Elections use the optime to determine which node has the freshest oplog. The optime is a pair: [timestamp, term]. Both nodes have term 5, so MongoDB compares timestamps: 1700000000 vs 1700000050. The second SECONDARY has the fresher oplog (more recent operations), so it should win elections and become PRIMARY.

If the older SECONDARY is winning, the node reports are misleading—likely you're looking at lastAppliedOpTime (already applied) vs lastDurableOpTime (written but not applied). Or, there's a replication lag issue: the newer SECONDARY's oplog has operations not yet replicated to the older one, but hasn't reached majority yet, so those operations are uncommitted. The older SECONDARY is elected because its committed oplog is fresher.

In production, this indicates: (1) Replication is lagging—check `db.serverStatus().repl.replicationLag` on SECONDARYs; (2) If replicationLag > 5 seconds persistently, you likely have network bottlenecks or slow oplog application (usually due to slow queries on SECONDARY). Investigate oplog application time with: `db.getCollection("oplog.rs").find({ns: "mydb.mycol"}).sort({$natural: -1}).limit(10)` and check how long those ops took.

Follow-up: If the 45-second election is repeating every few minutes, what diagnostic steps would you take to identify the root cause?

You run a 7-node replica set across two data centers: DC1 has nodes 0-4, DC2 has nodes 5-6, with node 0 as PRIMARY. Your network team performs maintenance and temporarily partitions DC1 from DC2. You want to ensure DC1 keeps PRIMARY without losing data from clients writing to the old PRIMARY. Walk through the quorum logic and explain when/why the old PRIMARY might step down.

With 7 nodes, majority = 4. DC1 has 5 nodes (majority), DC2 has 2. During partition: DC1 remains a quorum and node 0 stays PRIMARY. DC2 loses quorum (only 2 nodes, needs 4) so SECONDARYs there step down. Clients writing to node 0 succeed because it has write concern "majority" and 4 of 5 DC1 nodes acknowledge.

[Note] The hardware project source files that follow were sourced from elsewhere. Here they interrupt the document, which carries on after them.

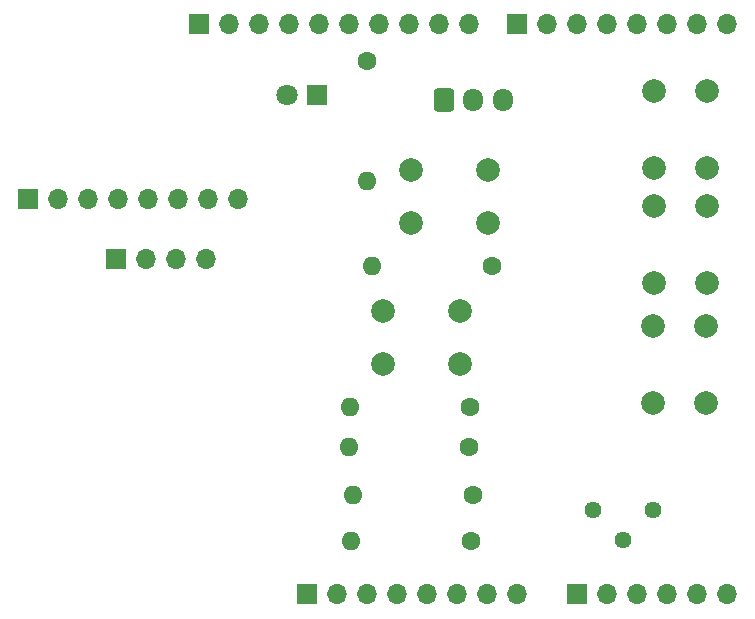
<source format=gbr>
%TF.GenerationSoftware,KiCad,Pcbnew,8.0.8*%
%TF.CreationDate,2025-02-03T17:06:43-07:00*%
%TF.ProjectId,ArduinoShieldThermoPro,41726475-696e-46f5-9368-69656c645468,rev?*%
%TF.SameCoordinates,Original*%
%TF.FileFunction,Soldermask,Top*%
%TF.FilePolarity,Negative*%
%FSLAX46Y46*%
G04 Gerber Fmt 4.6, Leading zero omitted, Abs format (unit mm)*
G04 Created by KiCad (PCBNEW 8.0.8) date 2025-02-03 17:06:43*
%MOMM*%
%LPD*%
G01*
G04 APERTURE LIST*
G04 Aperture macros list*
%AMRoundRect*
0 Rectangle with rounded corners*
0 $1 Rounding radius*
0 $2 $3 $4 $5 $6 $7 $8 $9 X,Y pos of 4 corners*
0 Add a 4 corners polygon primitive as box body*
4,1,4,$2,$3,$4,$5,$6,$7,$8,$9,$2,$3,0*
0 Add four circle primitives for the rounded corners*
1,1,$1+$1,$2,$3*
1,1,$1+$1,$4,$5*
1,1,$1+$1,$6,$7*
1,1,$1+$1,$8,$9*
0 Add four rect primitives between the rounded corners*
20,1,$1+$1,$2,$3,$4,$5,0*
20,1,$1+$1,$4,$5,$6,$7,0*
20,1,$1+$1,$6,$7,$8,$9,0*
20,1,$1+$1,$8,$9,$2,$3,0*%
G04 Aperture macros list end*
%ADD10O,1.600000X1.600000*%
%ADD11C,1.600000*%
%ADD12O,1.700000X1.950000*%
%ADD13RoundRect,0.250000X-0.600000X-0.725000X0.600000X-0.725000X0.600000X0.725000X-0.600000X0.725000X0*%
%ADD14R,1.700000X1.700000*%
%ADD15O,1.700000X1.700000*%
%ADD16C,2.000000*%
%ADD17C,1.440000*%
%ADD18R,1.800000X1.800000*%
%ADD19C,1.800000*%
G04 APERTURE END LIST*
D10*
%TO.C,R6*%
X132960000Y-62450000D03*
D11*
X132960000Y-52290000D03*
%TD*%
%TO.C,R5*%
X141676000Y-81644000D03*
D10*
X131516000Y-81644000D03*
%TD*%
D11*
%TO.C,R4*%
X143540000Y-69640000D03*
D10*
X133380000Y-69640000D03*
%TD*%
%TO.C,R3*%
X131760000Y-89090000D03*
D11*
X141920000Y-89090000D03*
%TD*%
%TO.C,R2*%
X141600000Y-85030000D03*
D10*
X131440000Y-85030000D03*
%TD*%
D11*
%TO.C,R1*%
X141820000Y-92940000D03*
D10*
X131660000Y-92940000D03*
%TD*%
D12*
%TO.C,J7*%
X144490000Y-55600000D03*
X141990000Y-55600000D03*
D13*
X139490000Y-55600000D03*
%TD*%
D14*
%TO.C,J1*%
X127940000Y-97460000D03*
D15*
X130480000Y-97460000D03*
X133020000Y-97460000D03*
X135560000Y-97460000D03*
X138100000Y-97460000D03*
X140640000Y-97460000D03*
X143180000Y-97460000D03*
X145720000Y-97460000D03*
%TD*%
D14*
%TO.C,J3*%
X150800000Y-97460000D03*
D15*
X153340000Y-97460000D03*
X155880000Y-97460000D03*
X158420000Y-97460000D03*
X160960000Y-97460000D03*
X163500000Y-97460000D03*
%TD*%
D14*
%TO.C,J2*%
X118796000Y-49200000D03*
D15*
X121336000Y-49200000D03*
X123876000Y-49200000D03*
X126416000Y-49200000D03*
X128956000Y-49200000D03*
X131496000Y-49200000D03*
X134036000Y-49200000D03*
X136576000Y-49200000D03*
X139116000Y-49200000D03*
X141656000Y-49200000D03*
%TD*%
D16*
%TO.C,SW2*%
X157280000Y-61340000D03*
X157280000Y-54840000D03*
X161780000Y-61340000D03*
X161780000Y-54840000D03*
%TD*%
D17*
%TO.C,RV1*%
X152080000Y-90320000D03*
X154620000Y-92860000D03*
X157160000Y-90320000D03*
%TD*%
D15*
%TO.C,J5*%
X122060000Y-64020000D03*
X119520000Y-64020000D03*
X116980000Y-64020000D03*
X114440000Y-64020000D03*
X111900000Y-64020000D03*
X109360000Y-64020000D03*
X106820000Y-64020000D03*
D14*
X104280000Y-64020000D03*
%TD*%
D16*
%TO.C,SW5*%
X140840000Y-77970000D03*
X134340000Y-77970000D03*
X140840000Y-73470000D03*
X134340000Y-73470000D03*
%TD*%
%TO.C,SW4*%
X143240000Y-66040000D03*
X136740000Y-66040000D03*
X143240000Y-61540000D03*
X136740000Y-61540000D03*
%TD*%
D18*
%TO.C,D1*%
X128780000Y-55200000D03*
D19*
X126240000Y-55200000D03*
%TD*%
D16*
%TO.C,SW3*%
X161780000Y-64630000D03*
X161780000Y-71130000D03*
X157280000Y-64630000D03*
X157280000Y-71130000D03*
%TD*%
D14*
%TO.C,J4*%
X145720000Y-49200000D03*
D15*
X148260000Y-49200000D03*
X150800000Y-49200000D03*
X153340000Y-49200000D03*
X155880000Y-49200000D03*
X158420000Y-49200000D03*
X160960000Y-49200000D03*
X163500000Y-49200000D03*
%TD*%
D16*
%TO.C,SW1*%
X157190000Y-81270000D03*
X157190000Y-74770000D03*
X161690000Y-81270000D03*
X161690000Y-74770000D03*
%TD*%
D14*
%TO.C,J6*%
X111740000Y-69080000D03*
D15*
X114280000Y-69080000D03*
X116820000Y-69080000D03*
X119360000Y-69080000D03*
%TD*%
M02*

</source>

When partition heals, DC2 nodes re-join and catch up via oplog.

Edge case: if network partition is partial (DC1 can reach node 5 but not 6), then DC1 has 6 nodes visible and can achieve majority (4). DC2 only sees 1 node (itself) or 2 if they're directly connected. This works fine.

Risk: if DC1 loses quorum (e.g., 3 nodes fail), PRIMARY steps down even though DC2 has nodes available. This is intentional—MongoDB prioritizes consistency over availability. A PRIMARY without majority cannot serve writes because it can't guarantee durability.

Verify partition handling: In DC1, run `rs.status()` and confirm members 5-6 show UNREACHABLE state. Check optime—they'll be unchanged. On node 0 (PRIMARY), confirm `db.isMaster().hosts` shows all nodes, but `lastHeartbeatRecv` for nodes 5-6 is old (seconds ago). Run `db.serverStatus().repl.electionMetrics.lastElectionReason` to see the partition logic.

Follow-up: How would you design monitoring to alert if a replica set PRIMARY loses majority unexpectedly?